On 50% Off Candy and the Long-Term Unemployed

by Matthew Stollak on Thursday, April 24, 2014

Monday was one of my favorite days of the year.  

Along with the day after Halloween and the day after Valentine's Day, the day after Easter is truly worthy of celebration....

...with 50% off candy at Walgreens (Target is usually only 30% off).

Is there anything particularly wrong with the candy? Is the Reese's Peanut Butter Cup 50% less delicious than it was the day before?  Are the jelly beans 50% less chewy?  Are the Marshmallow Peeps 50% less gross?

The only thing that caused the price slash is the packaging.  The candy is just as good as it was on Easter Sunday, but Walgreens, CVS, Target, etc. have to clear the shelves to get ready for the newest products, Mother's Day, or, perhaps, Christmas (only 244 shopping days left).

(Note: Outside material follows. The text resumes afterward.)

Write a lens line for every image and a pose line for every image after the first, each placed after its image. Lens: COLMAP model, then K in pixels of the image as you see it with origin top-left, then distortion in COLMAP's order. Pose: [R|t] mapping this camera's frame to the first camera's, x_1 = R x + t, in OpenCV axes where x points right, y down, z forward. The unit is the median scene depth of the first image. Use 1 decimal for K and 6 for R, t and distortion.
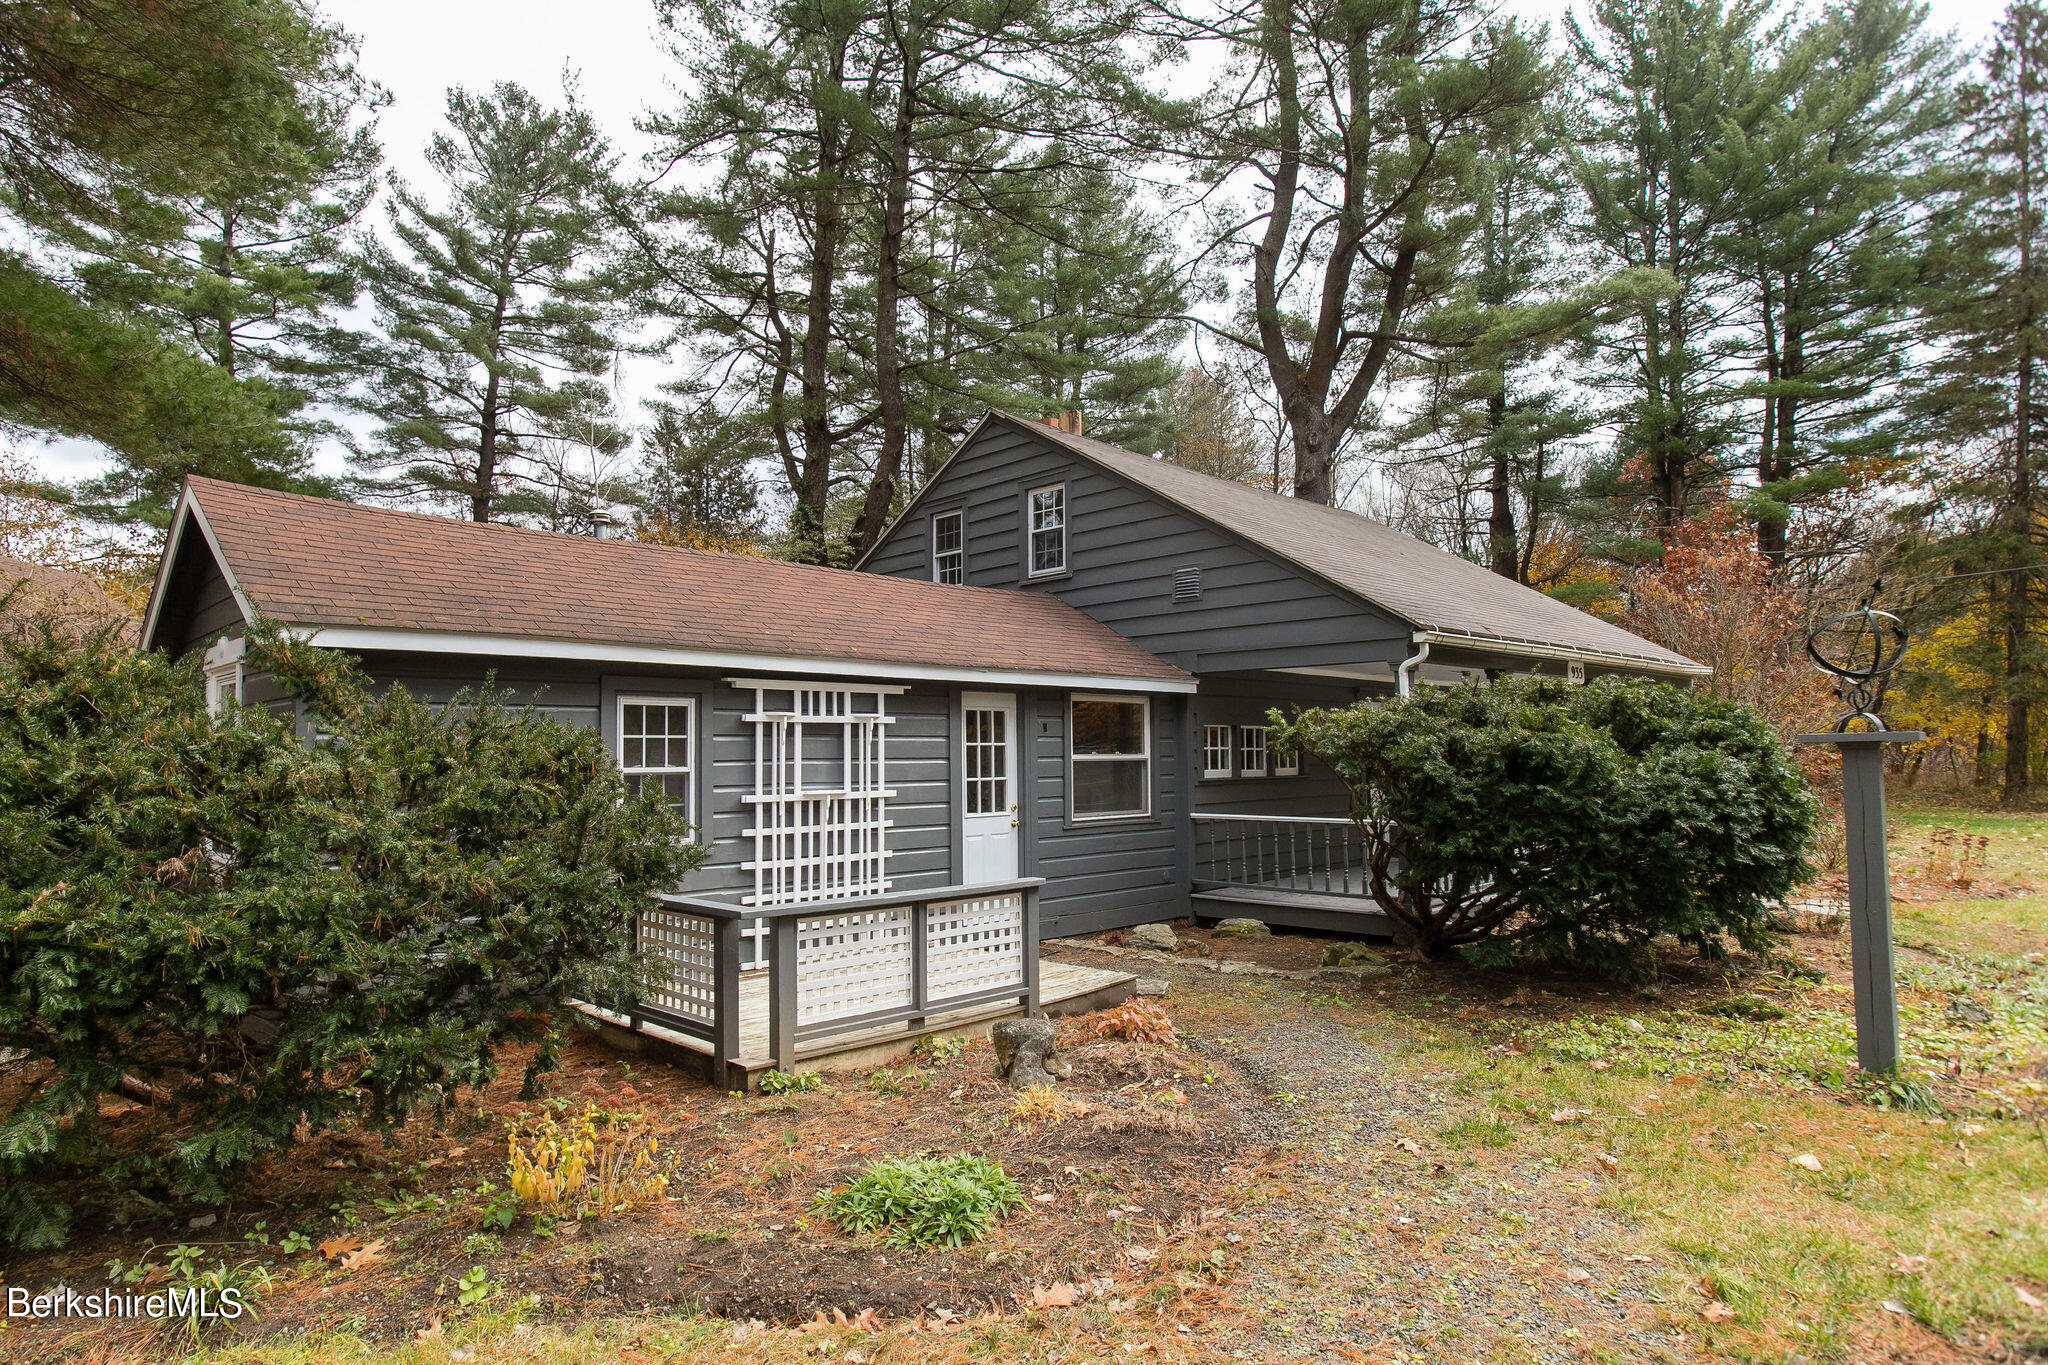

Which brings to mind a recent FiveThirtyEight.com study on long-term unemployment.  According to Ben Casselman,  

One characteristic distinguishes the long-term unemployed from the rest of America’s jobless. It isn’t how many hours they worked at their old job, or what industry they came from, or even their level of education.
It’s bad timing.
A FiveThirtyEight analysis shows that by far the single biggest predictor of whether someone will be out of work for a year or more is the state of the economy when he or she loses his or her job.1 Over the past 15 years, a period spanning two recessions, a one-point increase in the unemployment rate increased an individual’s odds of remaining unemployed for at least a year by about 35 percent. No other characteristic — age, sex, race, marital status, education or occupation, among others — had even close to that big an effect.
Americans who had the misfortune of losing their jobs during the height of the most recent recession in 2009 were more than four times as likely to end up out of work for a year or longer than those who lost their jobs during the comparatively good economy of 2007. Extended unemployment benefits, which are often cited as a driver of the persistently high levels of long-term joblessness, don’t appear to be a major cause of the pattern.
The long-term unemployed are just as capable after being unemployed as they were prior to being unemployed, but just like the pastel colors on the M&M's wrapper, they are often judged on the label, rather than what's inside.

In our "Moneyball" and "Big Data" obsession of late, one would think there are market inefficiencies to exploit here. While others are consciously shunning the long-term unemployed for being out of work for so long, shouldn't there be a firm out there able to capitalize on the rich talent available, much like I pounce on the discount candy the day after a holiday?